— TO DO —
Look for the word "class" in the material below. Copy each line that has it.

— GIVEN DATA —
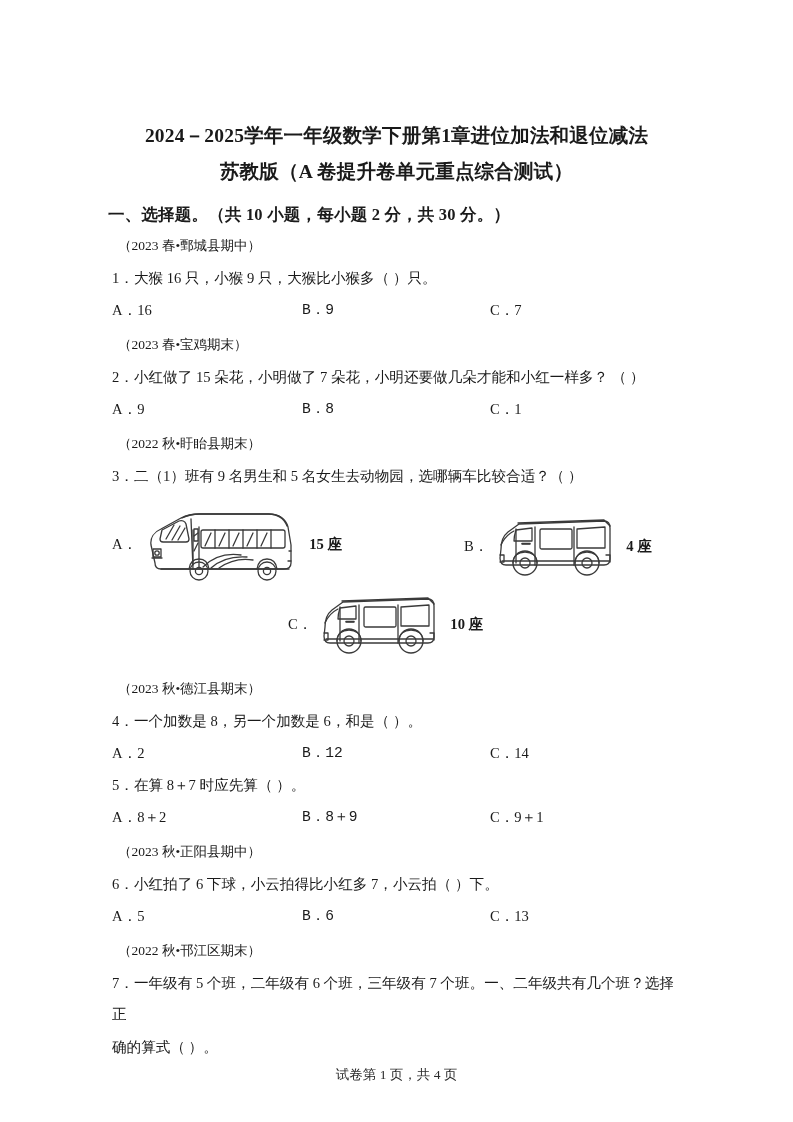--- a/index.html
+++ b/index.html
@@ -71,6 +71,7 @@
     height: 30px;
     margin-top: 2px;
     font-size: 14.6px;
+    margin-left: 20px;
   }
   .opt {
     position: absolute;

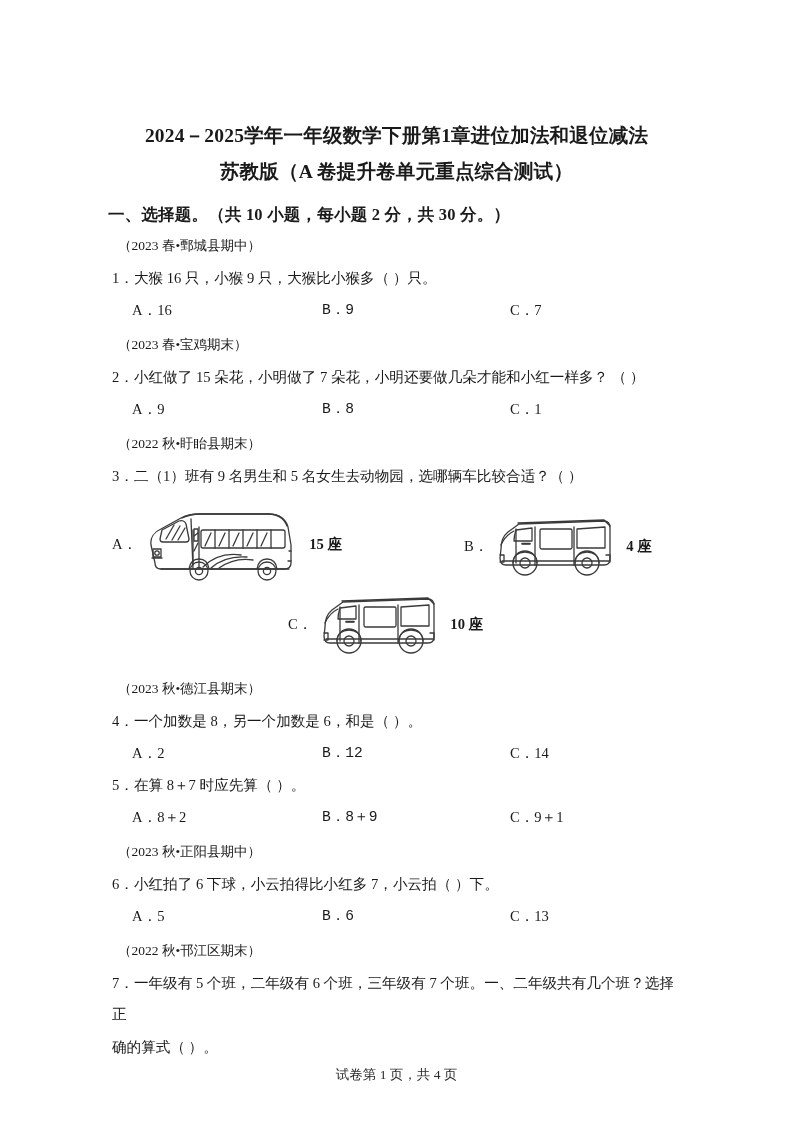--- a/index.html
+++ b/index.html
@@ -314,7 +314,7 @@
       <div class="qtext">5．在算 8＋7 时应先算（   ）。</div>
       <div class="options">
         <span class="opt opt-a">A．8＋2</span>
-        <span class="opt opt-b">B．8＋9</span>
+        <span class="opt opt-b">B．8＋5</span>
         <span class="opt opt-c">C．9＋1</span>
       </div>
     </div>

— FINISHED EXERCISE —
       <div class="qtext">5．在算 8＋7 时应先算（   ）。</div>
       <div class="options">
         <span class="opt opt-a">A．8＋2</span>
-        <span class="opt opt-b">B．8＋9</span>
+        <span class="opt opt-b">B．8＋5</span>
         <span class="opt opt-c">C．9＋1</span>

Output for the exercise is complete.